What does the word "entrepreneur" mean to you?
I lived and breathed ice hockey in Minnesota every year between September and July as a kid. As a goalie, I thrived being in the net, back against the pipes, opponents approaching from all angles. And though I dreamt of being an NHL goalie back then, I've come to realize that being an entrepreneur isn't that different (albeit a lot less sweaty…sometimes). A successful entrepreneur operates with what I call the "Goalie Mentality." Goalies live each moment with fundamental challenges inherent in entrepreneurship: forced to make real-time decisions with incomplete information, solve for probabilities and strategies outside of immediate control, navigate the mental and physical spatial isolation inherent in the position itself. Not uncommon for athletes, it was in the world of sports that I recognized my true self. It was goaltending that taught me to be comfortable with the unknown and gave me the skill sets to lead a team through hurdles, heartbreaks and victories. Being an entrepreneur isn't a title, it's a mindset. It's a mentality that takes training, dedication and a lot of hard work. When things get shaky and don't go as planned, I put myself back in the net and look at the big picture.

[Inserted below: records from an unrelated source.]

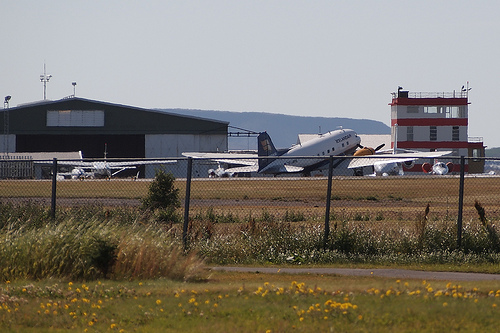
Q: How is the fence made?
A: Chain link.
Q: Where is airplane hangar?
A: On left.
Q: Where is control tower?
A: On right.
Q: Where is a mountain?
A: In the distant.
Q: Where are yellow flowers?
A: Field in foreground.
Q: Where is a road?
A: Between field and fence.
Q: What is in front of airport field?
A: Chain link fence.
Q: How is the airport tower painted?
A: Red and white.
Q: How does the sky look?
A: Clear and no clouds.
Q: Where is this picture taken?
A: At the airport.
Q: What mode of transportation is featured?
A: An airplane.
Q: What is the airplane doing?
A: It is parked.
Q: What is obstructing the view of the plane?
A: A fence.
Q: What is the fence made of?
A: Wire.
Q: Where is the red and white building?
A: To the right of the plane.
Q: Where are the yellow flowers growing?
A: In the grass.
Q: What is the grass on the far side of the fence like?
A: Short and brown.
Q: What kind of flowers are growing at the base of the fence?
A: White flowers.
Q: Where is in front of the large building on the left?
A: Another airplane.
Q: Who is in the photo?
A: No people.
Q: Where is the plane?
A: On the ground.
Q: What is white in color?
A: The plane.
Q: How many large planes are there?
A: One.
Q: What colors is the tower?
A: Red and white.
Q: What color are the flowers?
A: Yellow.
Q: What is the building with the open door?
A: A hangar.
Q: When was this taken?
A: Daytime.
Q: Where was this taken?
A: At the airport.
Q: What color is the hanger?
A: White and grey.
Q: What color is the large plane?
A: White.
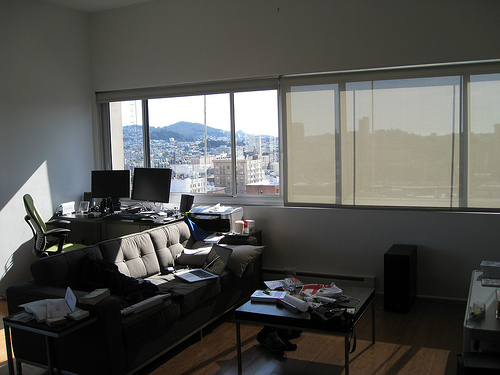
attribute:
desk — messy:
[55, 201, 248, 246]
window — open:
[91, 55, 499, 216]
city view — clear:
[117, 103, 282, 199]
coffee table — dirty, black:
[231, 274, 379, 374]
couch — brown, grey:
[4, 217, 265, 374]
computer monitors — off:
[90, 166, 174, 204]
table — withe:
[464, 266, 500, 357]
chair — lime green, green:
[22, 193, 89, 259]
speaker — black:
[382, 242, 419, 314]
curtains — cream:
[280, 57, 498, 215]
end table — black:
[1, 301, 101, 375]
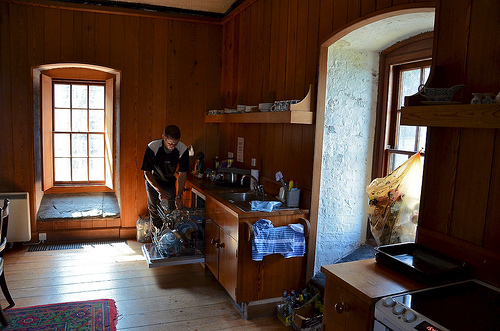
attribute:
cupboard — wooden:
[205, 115, 307, 127]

Related: You Don't Have to Be a Business Owner to Think Like an Entrepreneur
What is something many aspiring business owners think they need that they really don't?
There are a couple of contextual things to note here. First, the market has shifted from a seller's market to a buyer's market, meaning the power now rests with the people funding businesses, not the entrepreneurs themselves. Second, inflation is rising and credit card balances are going up while savings are going down. As we sit here today, I believe that consumer confidence is hanging on but by a thread. And I'm an optimist! A storm is likely brewing and thoughtful business owners need to buckle up for a wild ride in the near term. To that point, they don't need growth at all costs. They need sustainable, thoughtful, and practical growth. If it's slower but has the ability to scale rapidly (and profitably) with the right market conditions, that's totally fine in my book. I'd suggest thinking like the tortoise and ignoring the hare.